As one of South Africa’s provinces moves from a hot and wet summer, another one of our provinces are lined up for a cold and rainy winter which means inevitably South African concrete contractors will all be required to pour concrete in wet and rainy conditions at some time during the year. While concrete and water go together like a hand in glove, there are very specific guidelines that should be followed under wet and rainy conditions to make sure the integrity of your concrete project is not compromised by unpredictable summer thundershowers or weeklong soft soaking rains. As with so many things in the concrete construction business, success is largely put down to the timing of things, whereby with planning and a little bit of forethought, even the most disastrous conditions need not stop your progress.
Plan Around Weather Forecasts
While it’s neither a fool-proof method nor wise to place all of your faith in the weather forecast, a good place to start is by planning your concrete pouring project around expert weather predictions. With a number of resources that offer a near accurate seven to ten-day weather forecast begin by keeping a close watch on the coming weather predictions planning your project around the drier days than on the scheduled wet ones. No matter how much pressure your project may be under, it’s always a smarter choice to postpone pouring until drier conditions if the weather forecast predicts wet/rainy weather.
In the case of an unpredictable summer thunderstorm, hard and fast rain can negatively affect newly poured concrete, causing the surface to become over saturated and soft, compromising the overall strength and increasing the risk of cracking once cured. If your concrete project has been poured within a few hours of a fast-moving thunderstorm try to protect the surface of the concrete by erecting a temporary shelter above the worksite even if this is effective enough to deter just some of the downpour.
Sweep Away the Excess
Once a sudden downpour has come to an end, never try to blend excess rainwater into poured concrete, remember that the correct water to cement ratio must be adhered to in order to ensure the concrete cures with its required strength. Provided that doing so won’t damage or deface the desired finish, try to push or pull excess water from the surface of recently poured concrete. If the concrete was placed between four and eight hours prior the rain setting in, you need not be concerned with removing any excess water from the surface.

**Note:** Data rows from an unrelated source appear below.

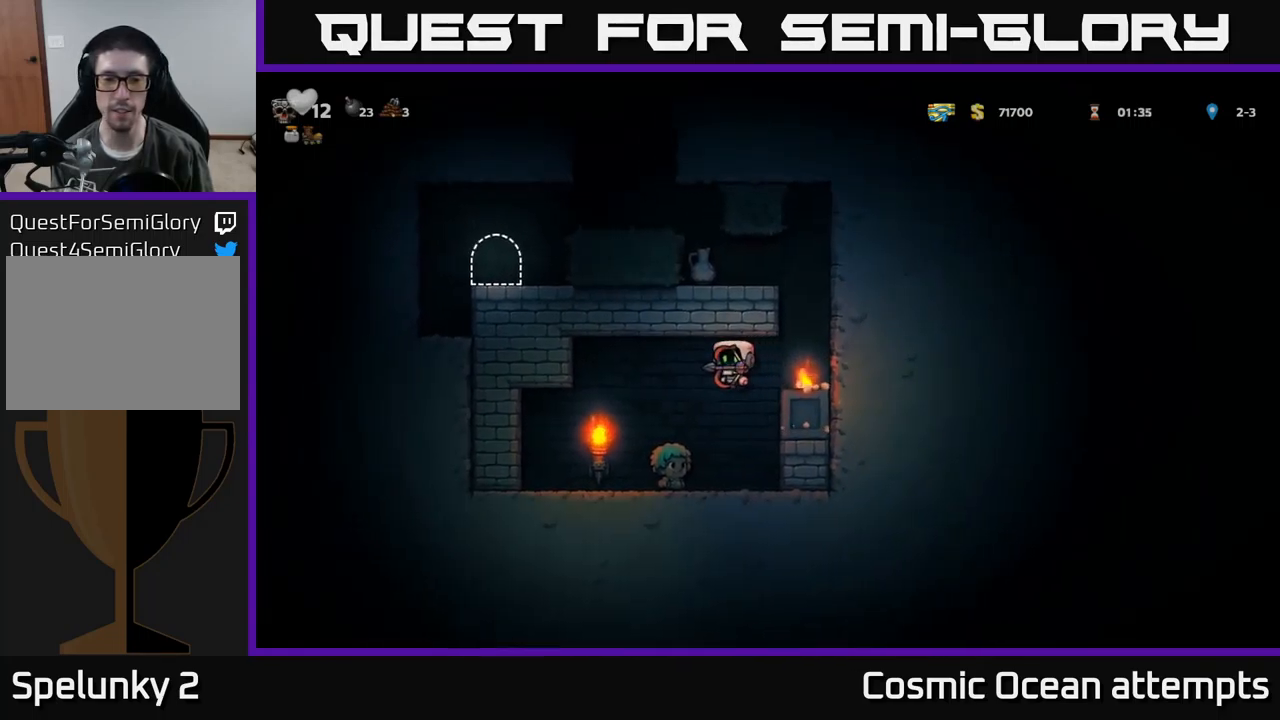
{"buttons": ["A", "DPAD_RIGHT"], "left_stick": "center", "events": [[134, "DPAD_LEFT", "up"], [250, "DPAD_RIGHT", "down"], [400, "A", "down"]]}
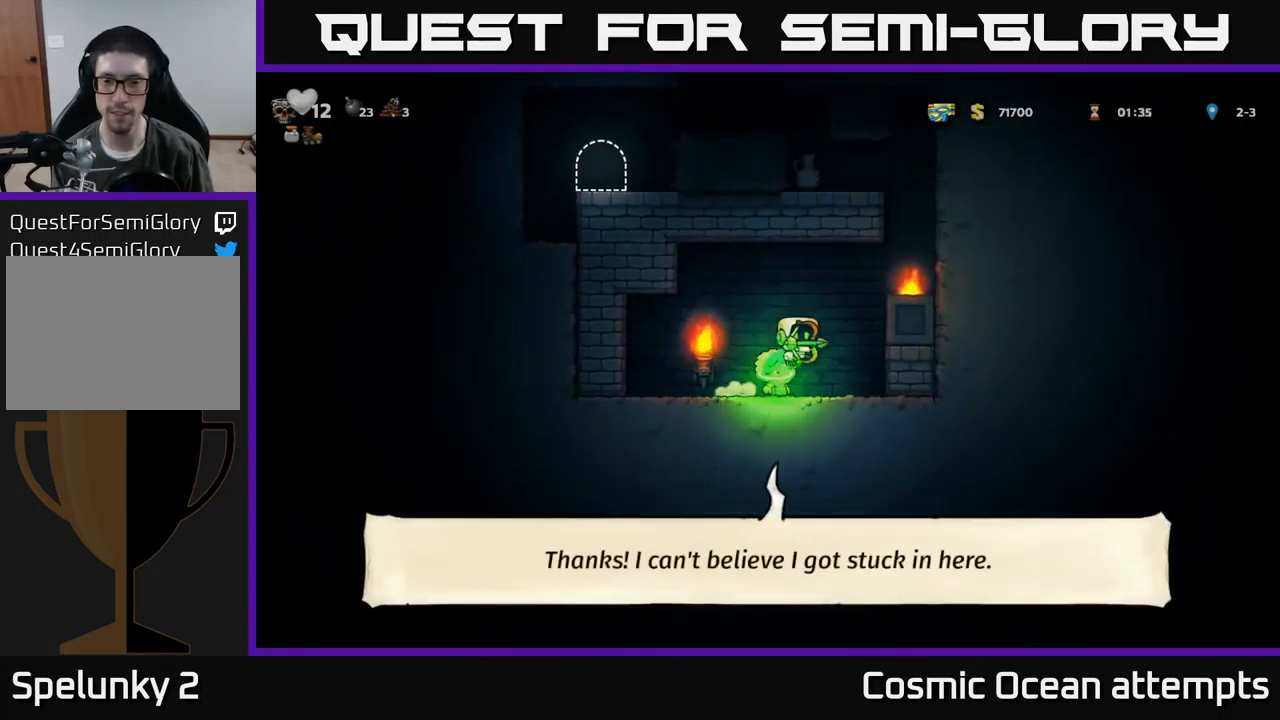
{"buttons": ["A"], "left_stick": "center", "events": [[167, "A", "up"], [317, "DPAD_RIGHT", "up"], [467, "A", "down"]]}
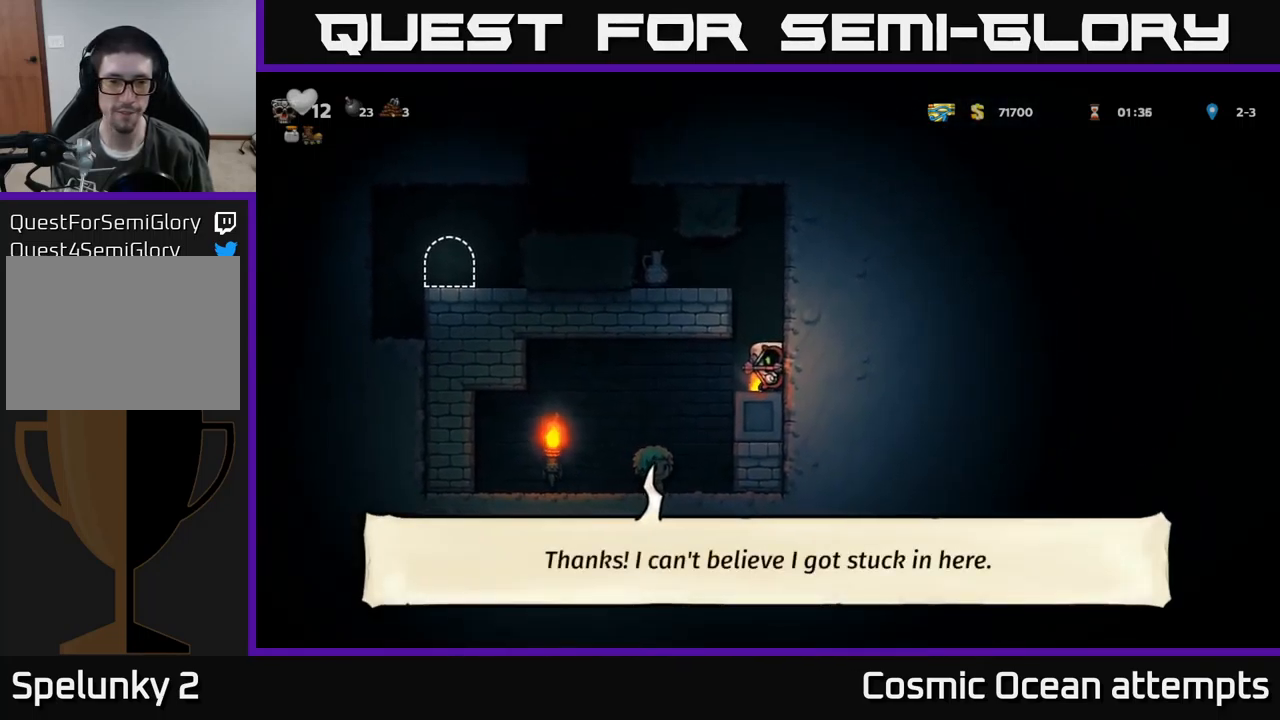
{"buttons": ["X"], "left_stick": "center", "events": [[150, "DPAD_LEFT", "down"], [200, "A", "up"], [267, "DPAD_LEFT", "up"], [384, "X", "down"]]}
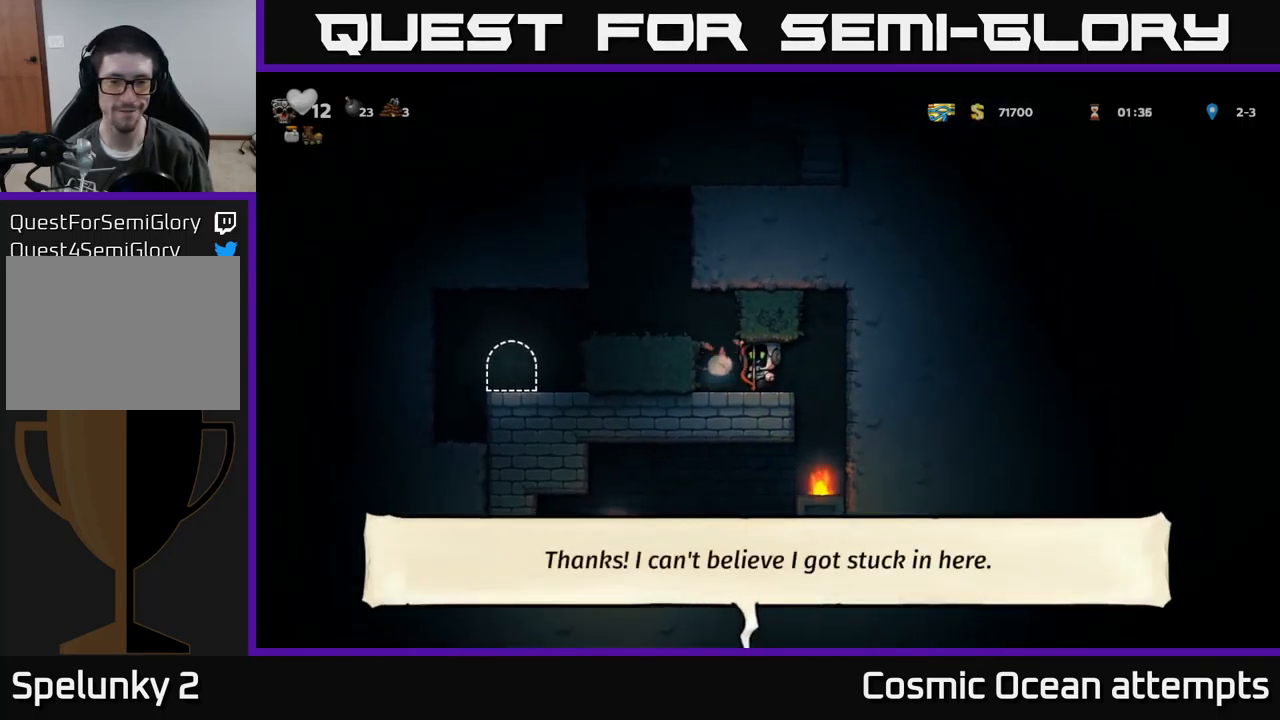
{"buttons": ["DPAD_LEFT"], "left_stick": "center", "events": [[17, "X", "up"], [384, "DPAD_LEFT", "down"]]}
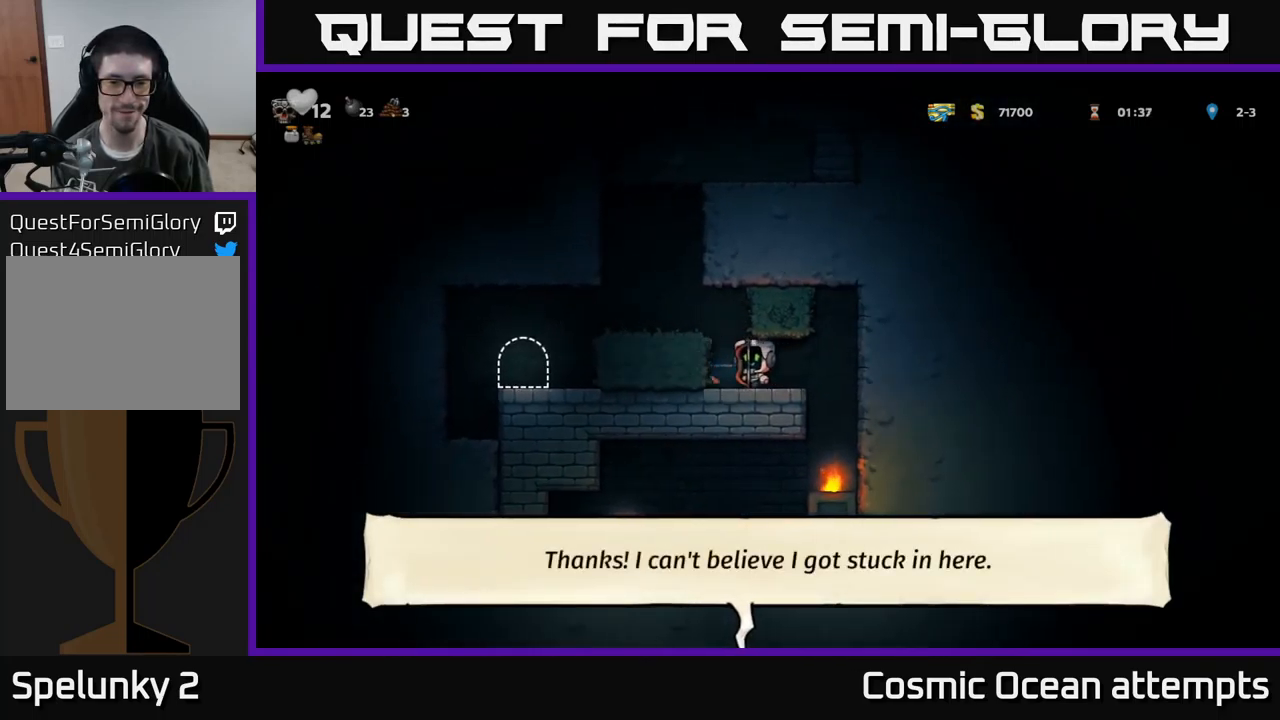
{"buttons": ["DPAD_LEFT"], "left_stick": "center", "events": [[34, "DPAD_LEFT", "up"], [250, "DPAD_RIGHT", "down"], [400, "DPAD_RIGHT", "up"], [484, "DPAD_LEFT", "down"]]}
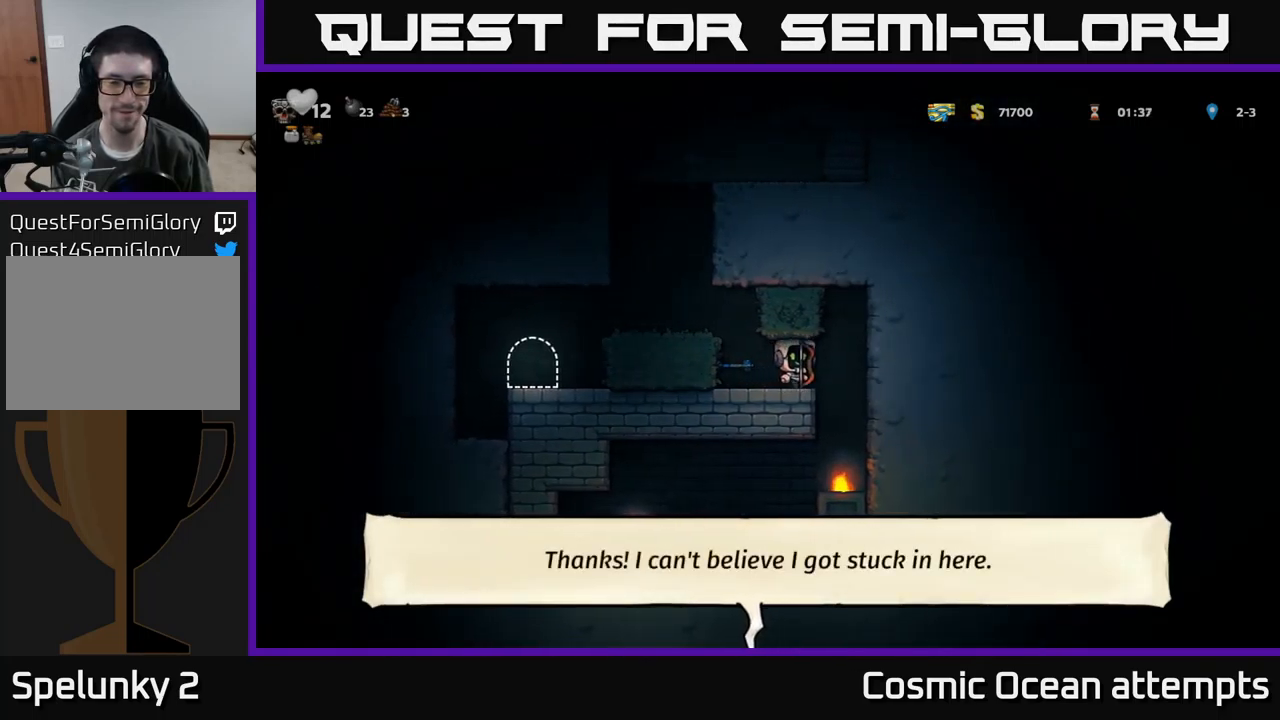
{"buttons": [], "left_stick": "center", "events": [[67, "DPAD_LEFT", "up"]]}
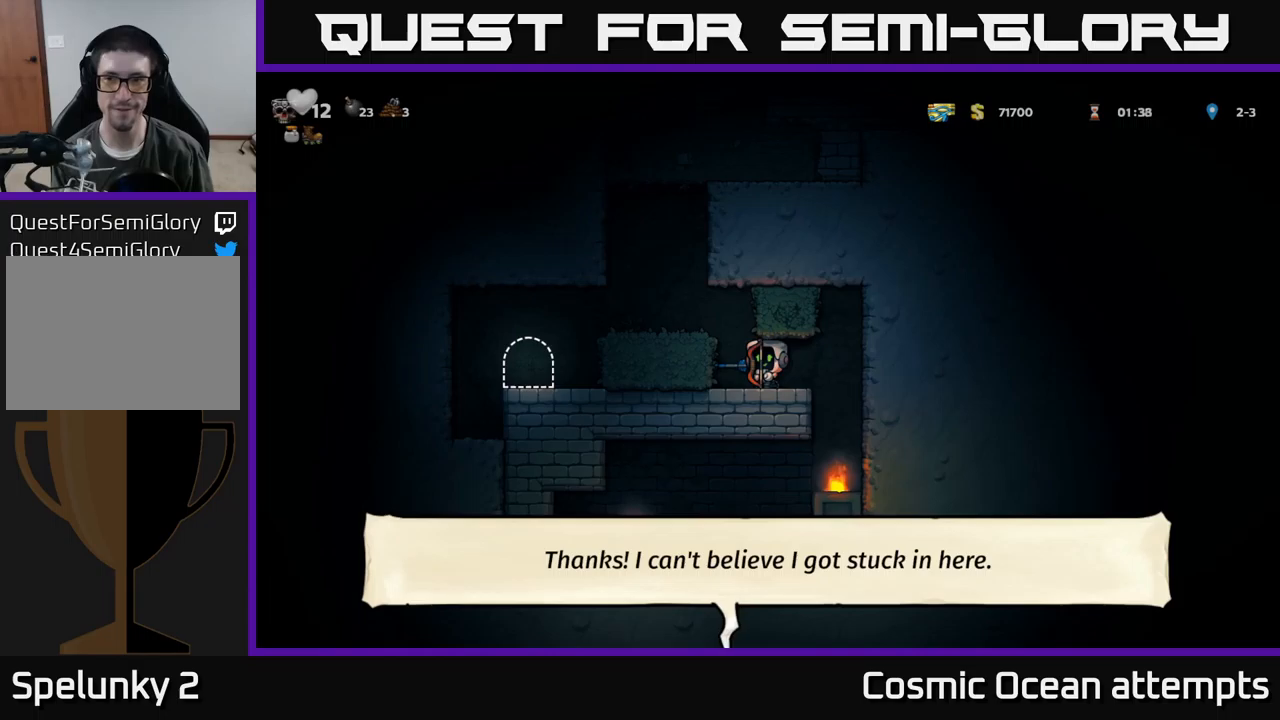
{"buttons": [], "left_stick": "center", "events": []}
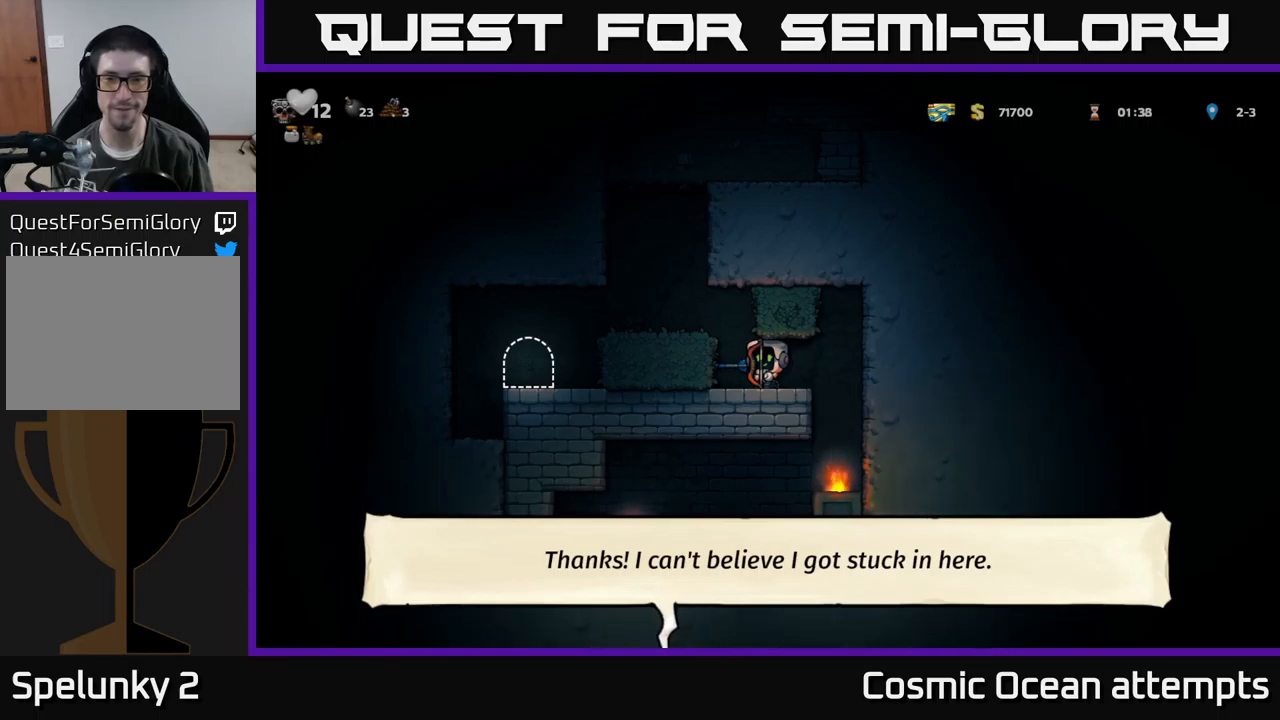
{"buttons": [], "left_stick": "center", "events": [[266, "DPAD_LEFT", "down"], [333, "DPAD_LEFT", "up"]]}
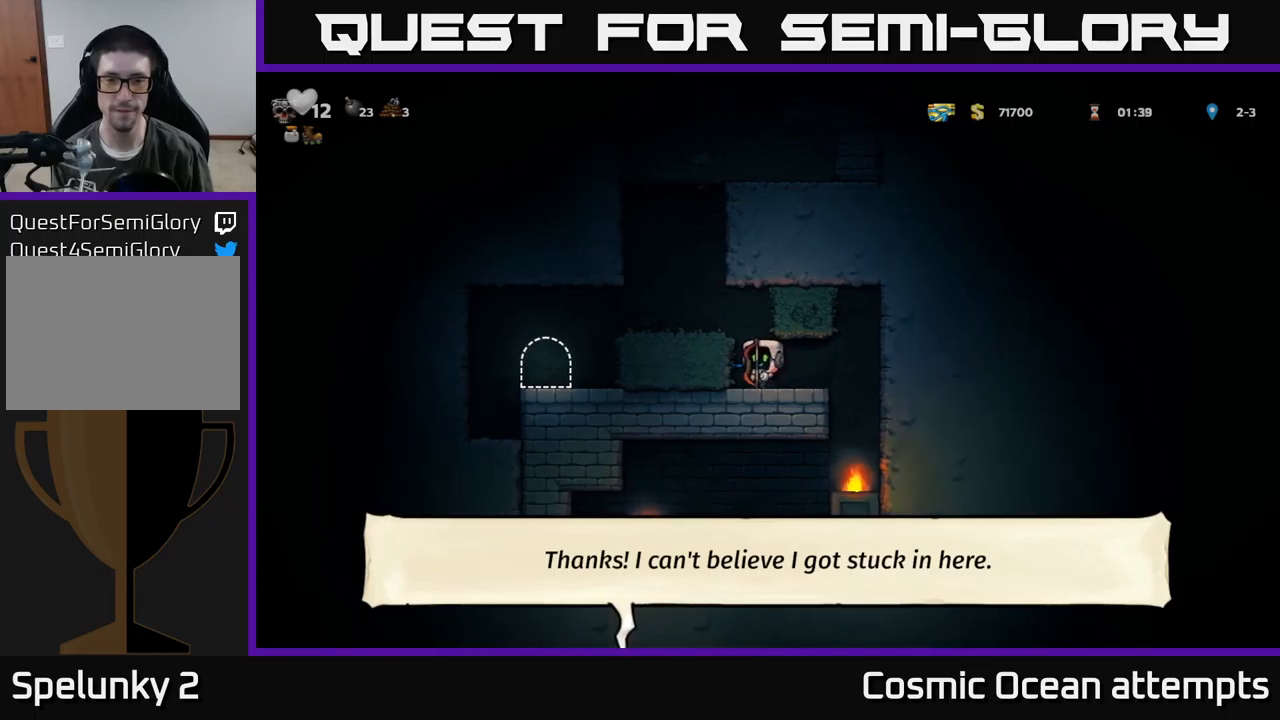
{"buttons": [], "left_stick": "center", "events": []}
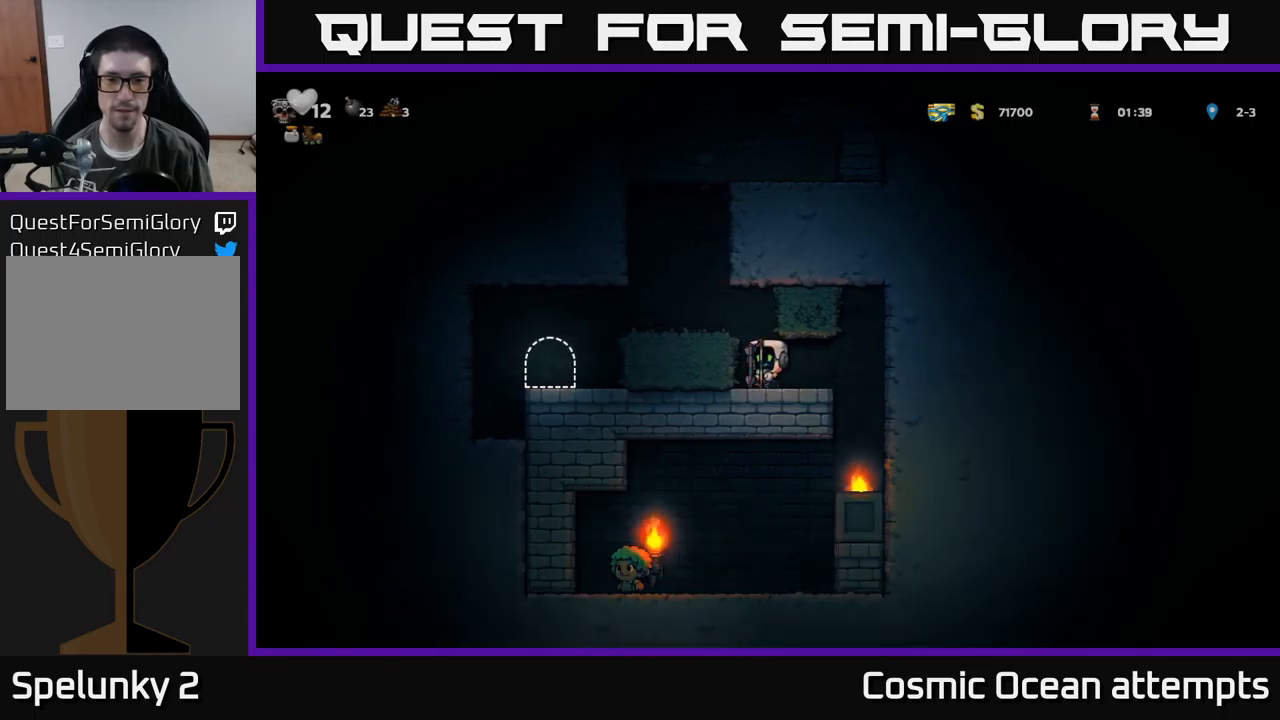
{"buttons": ["A", "DPAD_LEFT"], "left_stick": "center", "events": [[383, "DPAD_LEFT", "down"], [416, "A", "down"]]}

Pouring Concrete After the Rain
While waiting for the rain to subside before placing new wet concrete, it’s important to note that wet concrete should never be poured into a hollow filled with water or cavities and groves that are filled with remaining water or runoff. By doing so, much in the same way as rain falling and pooling onto the surface of concrete, concrete poured into a puddle of rainwater will adversely affect the water to cement ratio compromising the strength and consistent curing of your concrete project.